Saved data entries
--------------------------------
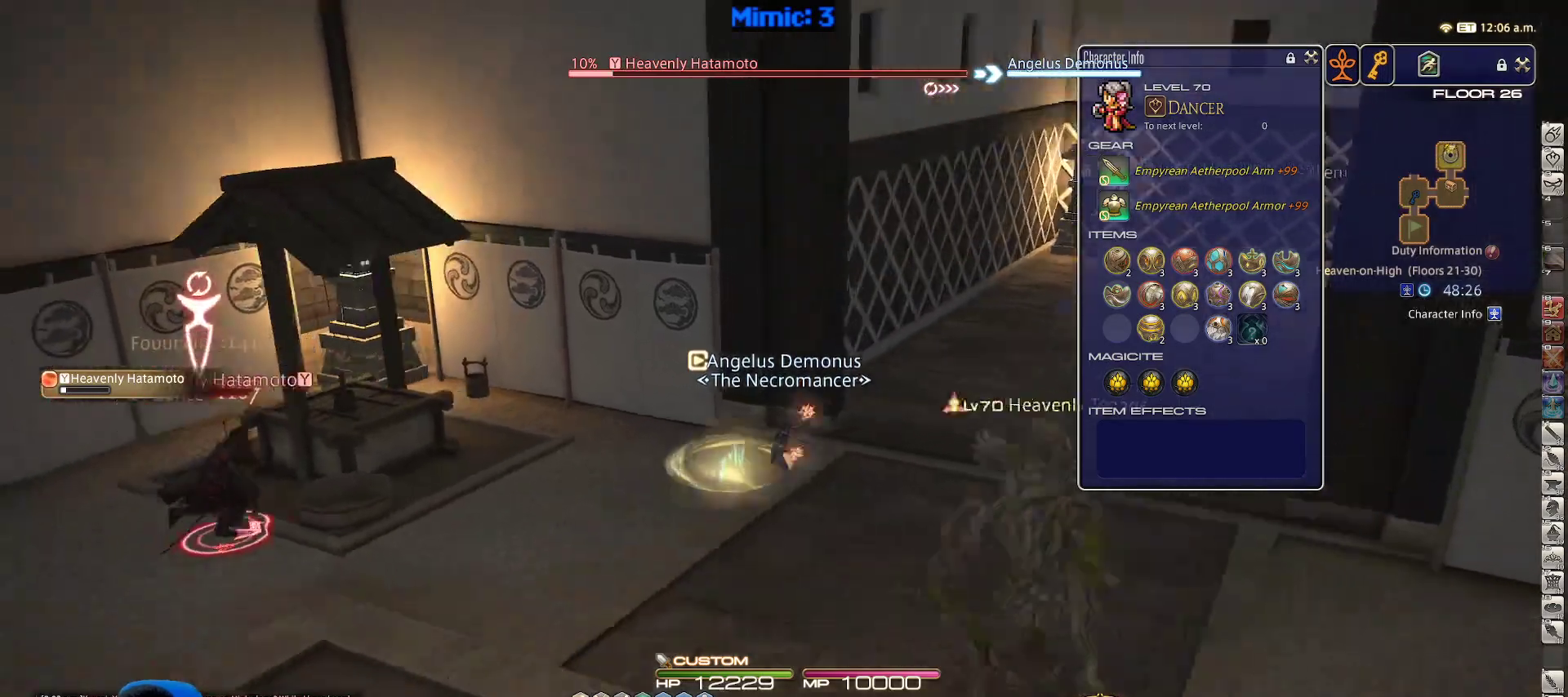
{"keys": ["d", "p"], "events": [[117, "1", "up"]]}
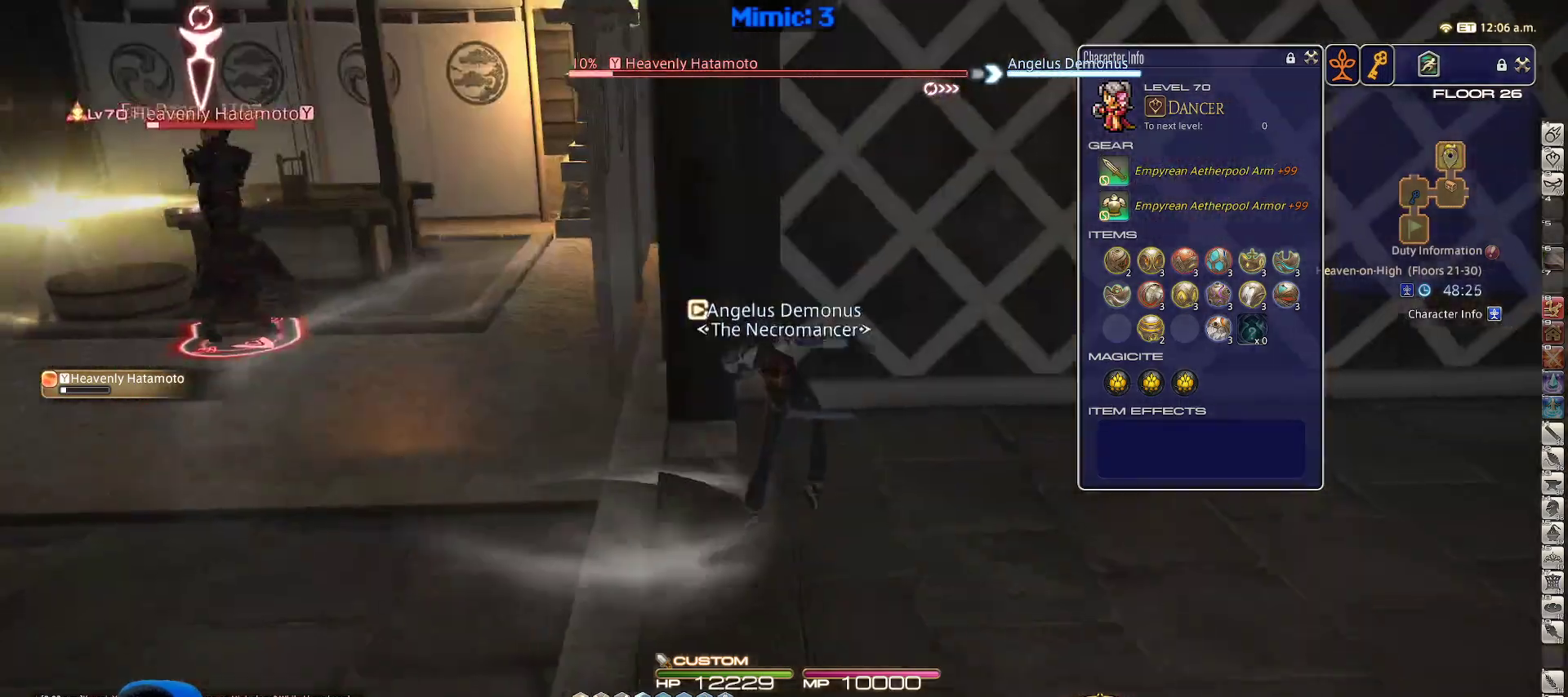
{"keys": ["p", "s"], "events": [[117, "s", "down"], [300, "d", "up"]]}
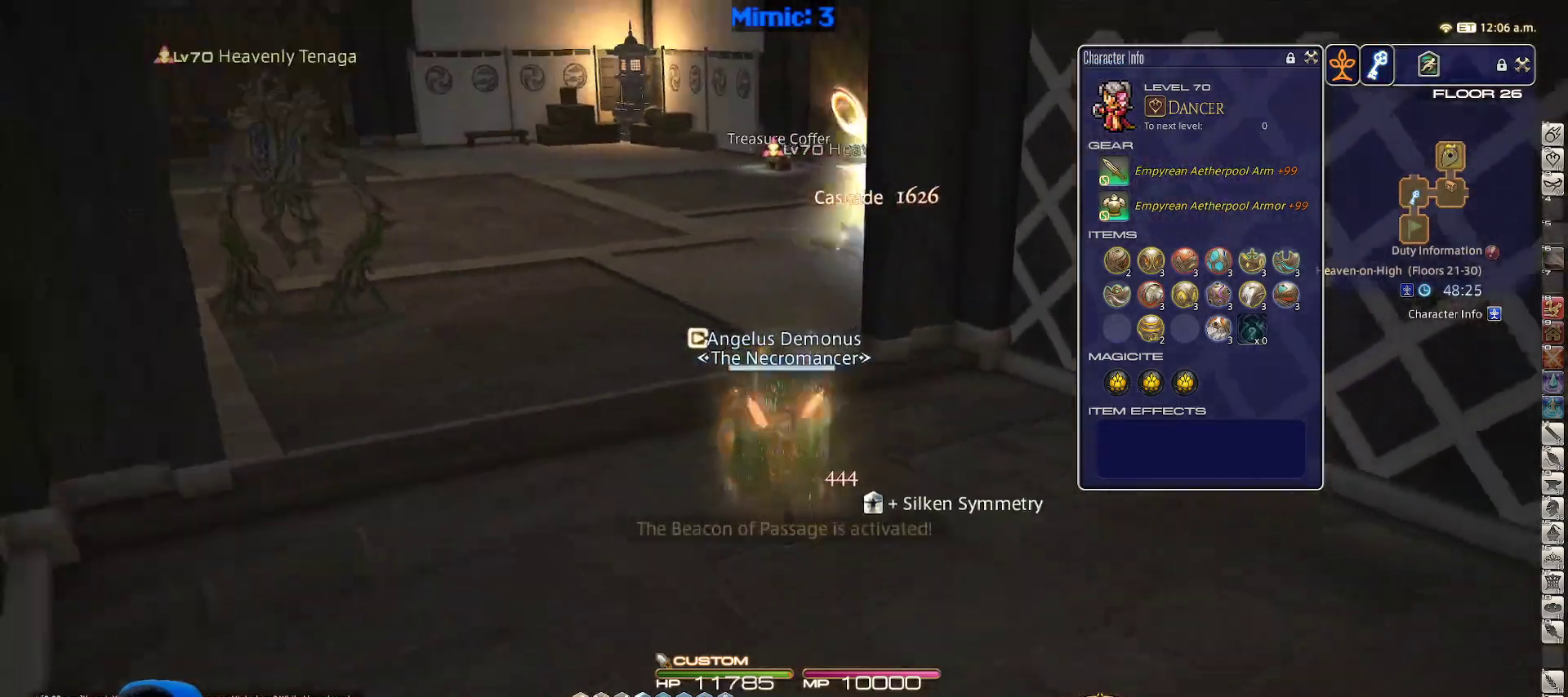
{"keys": ["s"], "events": [[83, "p", "up"]]}
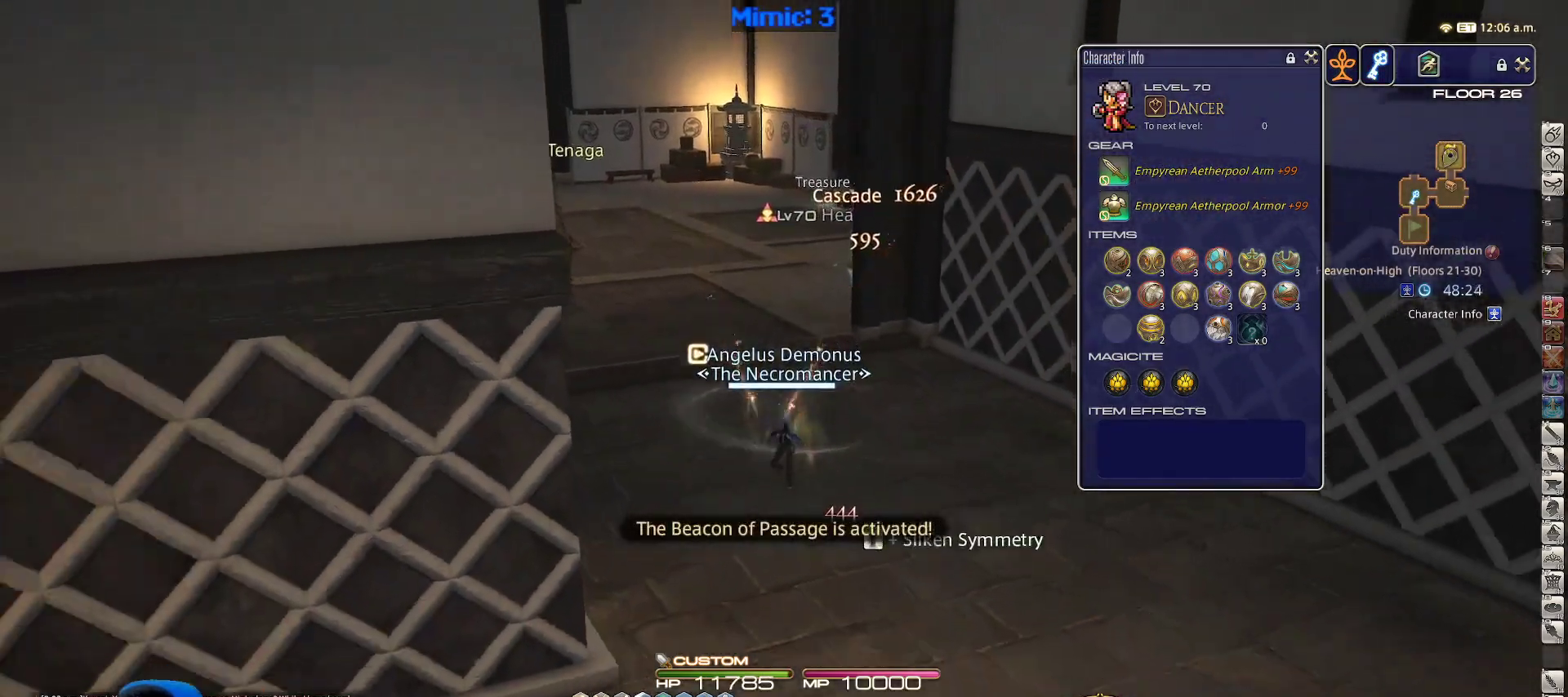
{"keys": ["s"], "events": []}
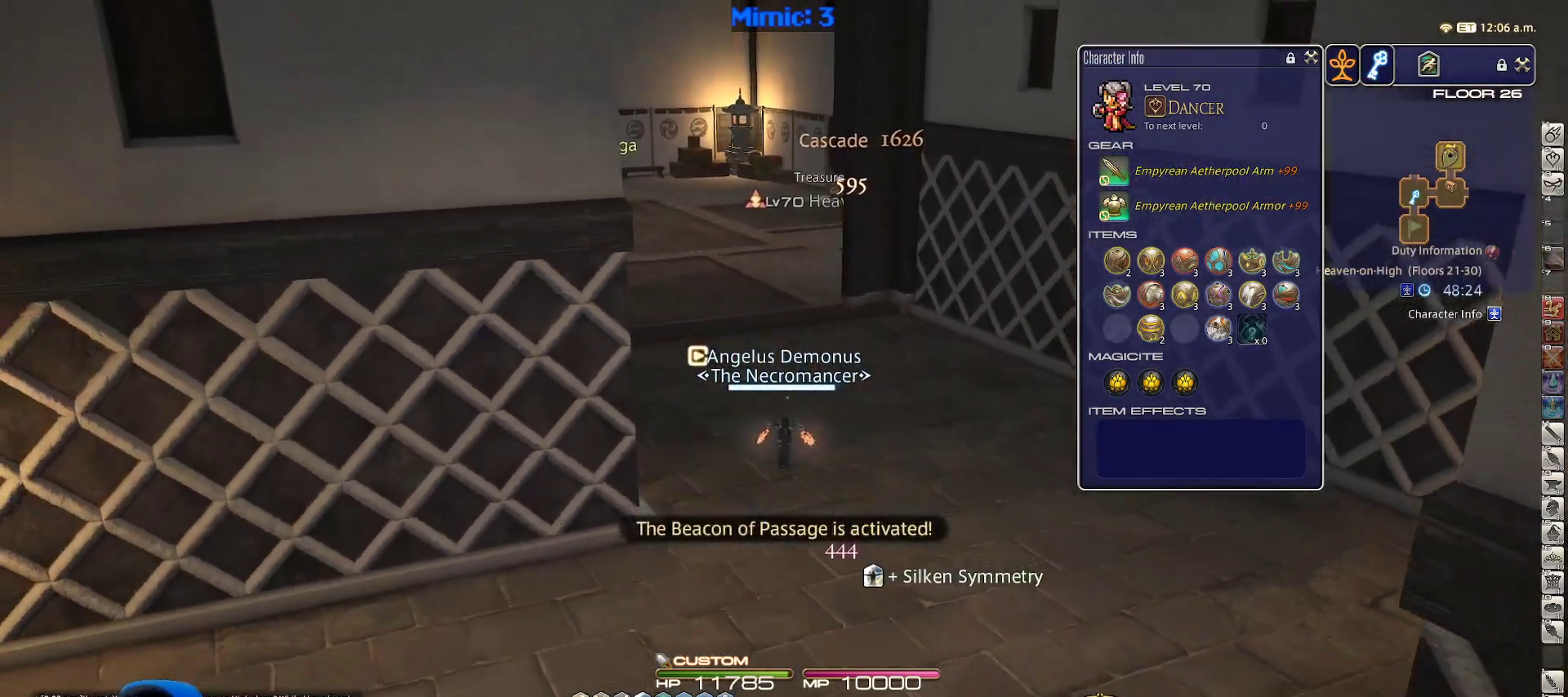
{"keys": ["d", "rbracket", "s"], "events": [[350, "rbracket", "down"], [450, "d", "down"]]}
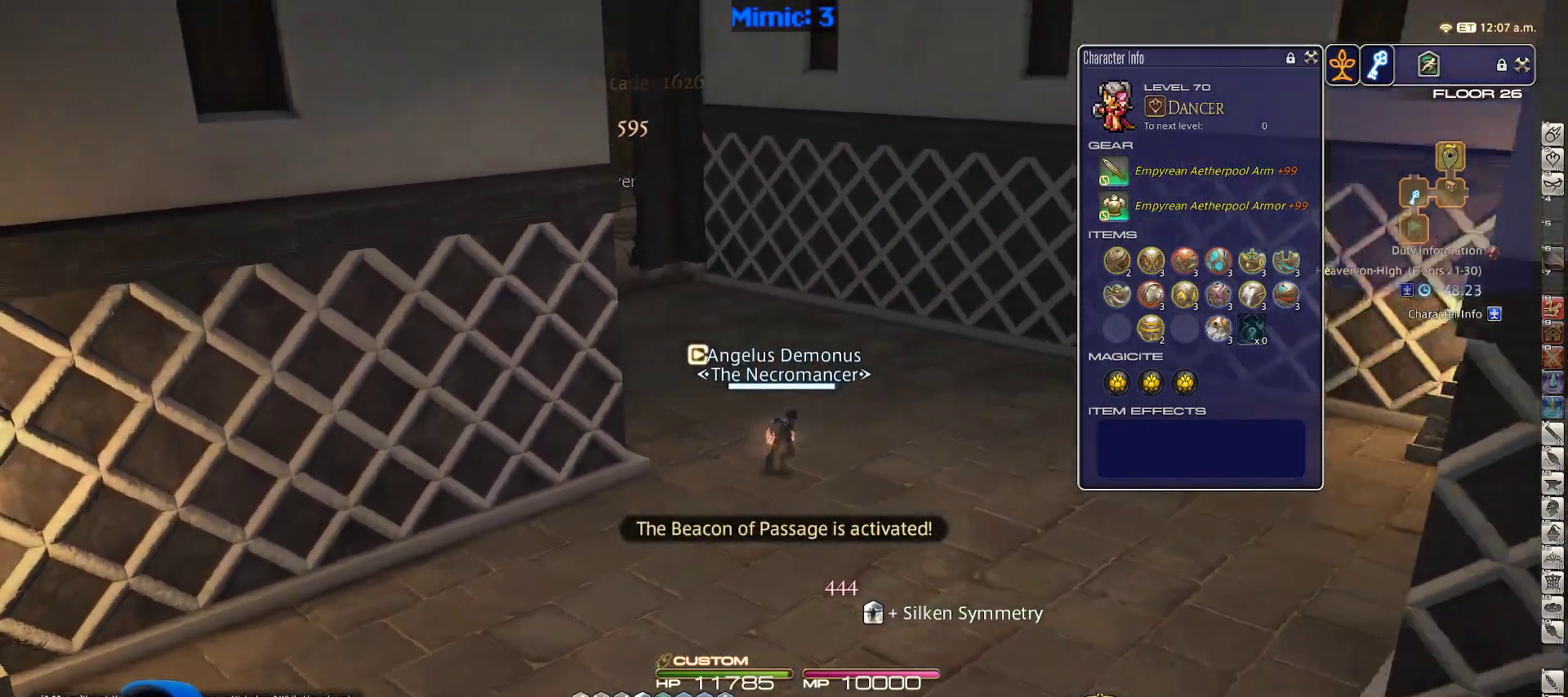
{"keys": ["d", "rbracket"], "events": [[467, "s", "up"]]}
--------------------------------
• _Your task_
From the entries, report each line that includes the word "rbracket".

• _Solution for this task_
{"keys": ["d", "rbracket", "s"], "events": [[350, "rbracket", "down"], [450, "d", "down"]]}
{"keys": ["d", "rbracket"], "events": [[467, "s", "up"]]}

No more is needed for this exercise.